Now that really was a tangent because it doesn't have a whole lot to do with what this post was intended to be about, but I feel like it relates in some way.
So why am I so private?
Well I have a few theories:
1) I've been taken advantage (and very hurt might I add) by a lot of people in my life over the years mainly because for so long I was much too trusting, naive and/or I had something they wanted to be a part of that had very little to do with me as a person.
2) My family has been taken advantage of many times over. Even, if not especially, by other family members.
3) I don't really trust people in general (see 1 & 2).
4) When I was in 4th grade up through high school I was verbally attacked and teased on an almost daily basis for my weight issues.
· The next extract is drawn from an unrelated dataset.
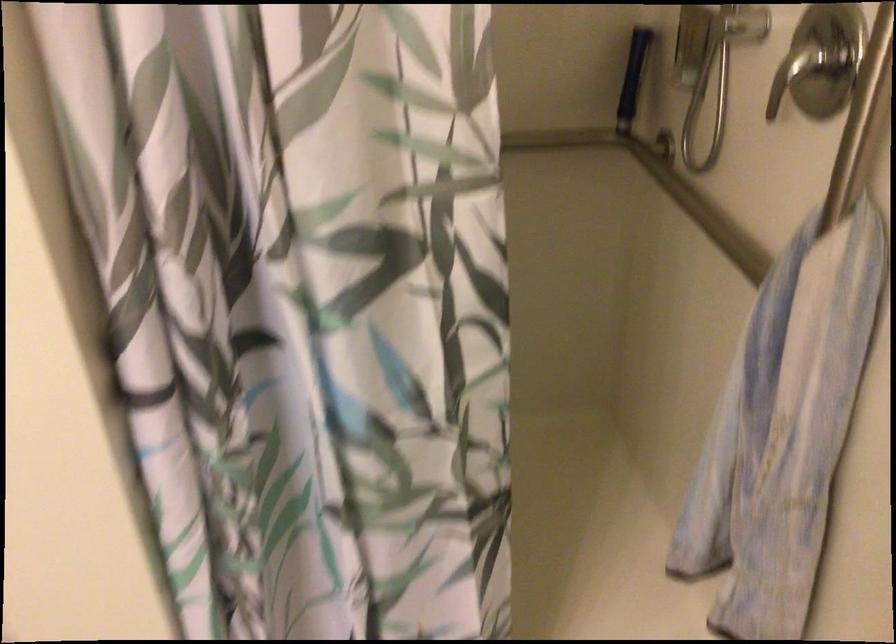
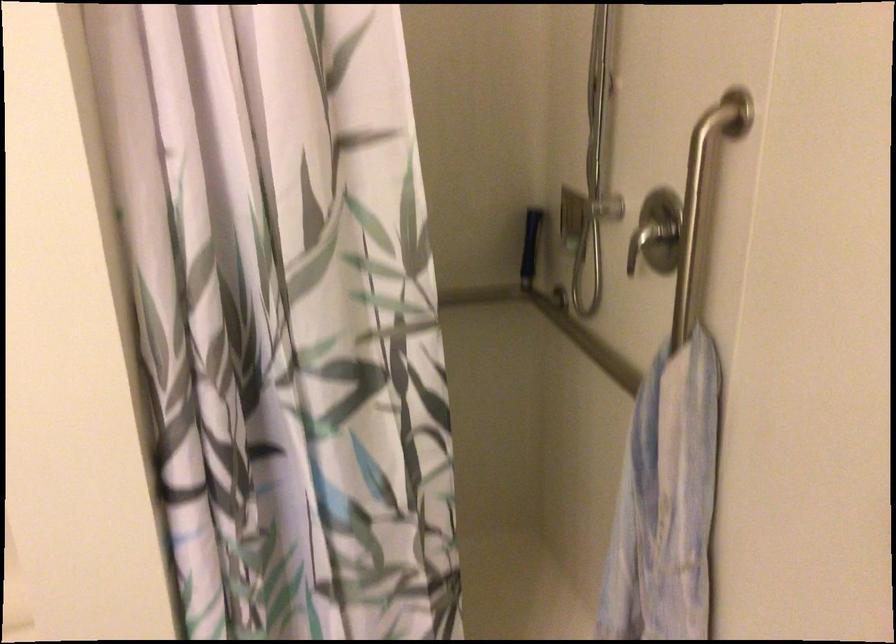
Question: How did the camera likely rotate?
Not only by cruel peers, but sometimes by adults (you know... those people you're supposed to trust).
So what is this post really about, you ask?
It's about "theory" #4
I was born to two parents who both struggle(d) with their weight. They were both born to at least one parent who struggled with their weight. The odds were already stacked against me.
Here's the thing, though: I wasn't born fat. I was born an average kid. Up until about 7 or 8 years old, I was average. I didn't start gaining weight until my dad was diagnosed with stomach cancer. I started to get a little chubby, emotional eating began to rear it's ugly head and, honestly, at 7 or 8 years old, how aware are you of how you look or of your eating habits? It wasn't until I was placed in the care of a family friend that things got out of control. 
When my dad got sick enough to the point that I needed to have a babysitter while my parents were in the hospital, my parents' friend was more than willing to help out. Now this woman was a dear friend and she was wonderful to help my family out, but the problem was is that this woman was obese and liked to eat at fast food joints all the time. I think we all know now that fast food is a) horrible for a person, b) even worse for a developing child, and c) doubly and triply so for a developing child eating that stuff 2-3 times a day, several days a week.
I think you get the picture without posting a picture. I'll spare myself the embarrassment of that.
By the time my dad passed away when I was 9 years old, I was fat. When I say "fat" I don't mean my idea of fat, I mean actually fat. The combination of emotional eating and the kind of food I was eating was an obvious recipe for disaster.
Thus began the vicious cycle of tormentors' words eating away at my already hurting heart constantly, therefore I ate constantly to soothe the pain I felt not only by my said tormentors, but by the emotional despair and stress I was under due to losing my father at such a young and delicate age. I also experienced a few other things during the next few years that were also extremely emotionally exhausting and draining. Things I'm still dealing with today.
I was depressed. I was fat. I was ugly. I was gross. And I had people telling me all the time.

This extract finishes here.